Friday, September 14, 2012

Please Stare

[ed. Wow, Sasha Weiss. What a great piece of writing.]

Entering the big tent at Lincoln Center, where most of the marquee shows at New York City’s fashion week took place, you feel transported to the scene in the “Hunger Games” movie, where the Capitol’s élite gather to observe the presentation of the new tributes, dressed in their metallic and feathered finest. The figures at Lincoln Center are humans, but humans who have imagined themselves into some mirrored universe, where women walk on craggy stilts, lips are colored the darkest crimson, and nearly seven-foot-tall men in hot pants show off their legs. They drift around the lobby, eyeing one another (eyes, too, are dramatically painted here, often in gold). Occasionally, homage is paid to a particularly daring outfit by means of a photograph.

I thought of the “Hunger Games” because that scene (the most visually arresting one in the film) is designed like a satanic fashion show, the runway serving as a conveyor belt for young children compelled to enact the desires of the powerful for beauty and bloodshed. “Hunger Games” isn’t the only pop-cultural artifact that primes us to view fashion as an expression of some inner rot, as vanity, a grasp at wealth, the shallow aspirations of a classist society. Even the shows devoted to its practice, like “Project Runway” and “America’s Next Top Model,” make fashion into a ruthless competition, presided over by stern, frosty judges (mostly women).

I didn’t expect to love the shows as I did, but I found them surprisingly joyous affairs. Watching them, we’re given permission to project ourselves into idealized, adventuresome future lives—ones that involve shimmering, jewel-toned gowns, stiff metallic trench coats, and flowing pants suits screen printed with images of highways—but we’re pulled even more forcefully to imagine our pasts. The fashion show—which begins with all the calculation and jostling of regular life—ends up depositing us somewhere back in the realm of childhood: before our personalities had coalesced, when we encountered ourselves in mirrors, wondered about who we might become, and pretended.

* * *

In New York, people stare at one another all the time, but it’s usually surreptitious: a flickering once-over walking down Spring street, checking out someone’s jeans. At fashion week, looking is the point. The waiting to enter the shows, and then the waiting for them to start, is interminable, and seems designed to stoke the study of others. Massed in a pack that reluctantly forms a line, the fashionistas gather at the entrance to a show, gobbling each other up with their eyes. (I spy, on the way into Nanette Lepore: many Louis Vuitton totes; a hideous crocheted poncho in garish colors layered over a flared leather miniskirt; a man and a woman who look to be in their eighties, both immaculately attired, the woman in black Chanel with leopard shoes.)

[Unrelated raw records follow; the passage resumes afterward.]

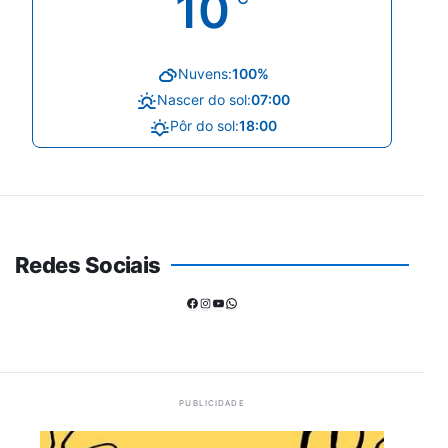
10
Nuvens:
100%
Nascer do sol:
07:00
Pôr do sol:
18:00
Redes Sociais
Facebook
Instagram
Youtube
WhatsApp
PUBLICIDADE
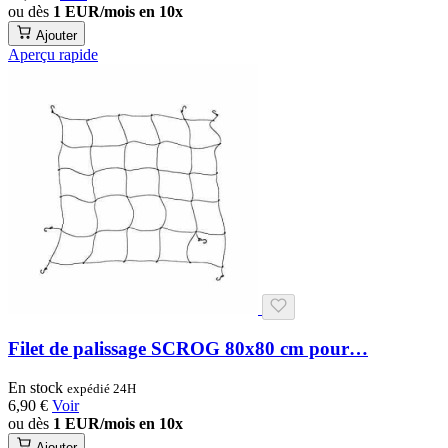
ou dès
1 EUR/mois en 10x
Ajouter
Aperçu rapide
Filet de palissage SCROG 80x80 cm pour…
En stock
expédié 24H
6,90 €
Voir
ou dès
1 EUR/mois en 10x
Ajouter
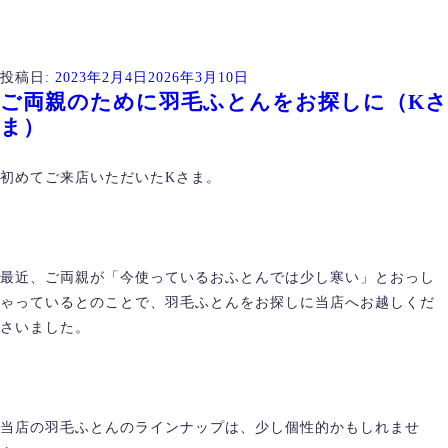
投稿日:
2023年2月4日
2026年3月10日
ご両親のために羽毛ふとんをお探しに（Kさ
ま）
初めてご来店いただいたKさま。
最近、ご両親が「今使っているおふとんでは少し寒い」とおっし
ゃっているとのことで、羽毛ふとんをお探しに当店へお越しくだ
さいました。
当店の羽毛ふとんのラインナップは、少し個性的かもしれませ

When we’re finally allowed to go in, the room itself is like a giant, blinking eye. At the back wall, hundreds of photographers have arranged themselves, nearly on top of one another, on rafters, creating a wall of jutting cameras. Lining the room are rows of benches and the spectators pile in (buyers, journalists, models, and the pure lovers of fashion, who one can spot because of the inventiveness of their outfits. I watched one latecomer navigate through a thicket of legs to reach her seat in four-inch platformed Oxfords, wearing stripes in all directions, to match her hair, which had one streak of white). We’re seated in descending order of importance—the well-known writers, editors, and models in the front row, closest to the catwalk. I’m in the standing room section, the better to survey the room.

A strobe-like flashing somewhere down below indicates the presence of a celebrity surrounded by cameras. I can see the fit silhouette of a woman in a haze of light. Someone near me murmurs that it’s Edie Falco. Even a crowd of that size (five hundred, easily, in the big tent’s main space) quickly becomes a hive, its lines of hierarchy drawn in thick black. The lights are low, with a glow of illumination from the stage and static of voices, and then, as in the theatre, the room turns a shade darker, the talking subsides. There’s a beat of anticipation, and the bright lights snap on.

Hundreds of well-dressed, strategizing people who have spent the last thirty minutes comparing themselves to one another incline their heads and their attention toward the runway. In this moment, they all want the same thing: to watch the beautiful parade.